Monitoring Locks During Materialized View Refreshes
(Doc ID 258258.1)
Last updated on OCTOBER 01, 2019
Applies to:Oracle Database - Enterprise Edition
Oracle Database Cloud Schema Service - Version N/A and later
Oracle Database Exadata Cloud Machine - Version N/A and later
Oracle Cloud Infrastructure - Database Service - Version N/A and later
Oracle Database Backup Service - Version N/A and later
Information in this document applies to any platform.
This note is to be used in conjunction with
<NOTE:258252.1> MATERIALIZED VIEW REFRESH: Locking, Performance, Monitoring.

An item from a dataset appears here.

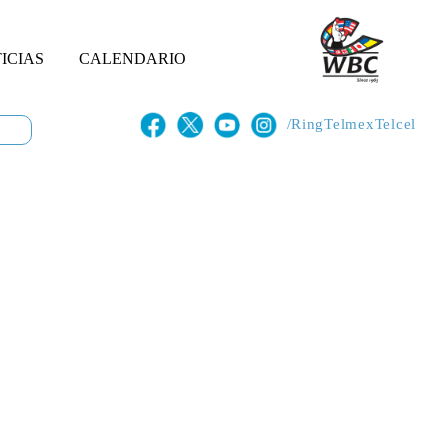
ICIAS
CALENDARIO
/RingTelmexTelcel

The tests in this study are performed using two snapshots created on a 9.0.1 DB. The master tables namely, T1 and T2, reside on another 9.0.1 DB and snapshots on these two tables are of type updateable. Locks are investigated based on the phases of the refresh. During the tests dbms_mview.refresh('T1,T2') procedure is traced for the locks.Dbms_refresh.refresh could also be utilized but dbms_mview.refresh is more flexible as it permits specifying atomic_refresh, and the type of the refresh. The difference between the two from the locking perspective is that:
- dbms_refresh temporarily locks rgroup$. This lock is later released inside dbms_snapshot.refresh that commits the current transaction before starting its work.
This article is intended for DBA's and support analysts who are familiar with distributed materialized view concepts.
The information in this article is specific to distributed materialized views. While much of the information is applicable to local materialized views, there may be differences in locking and performance expectations for local materialized views.
'Materialized view' and 'Snapshot' are synonymous as of 8i.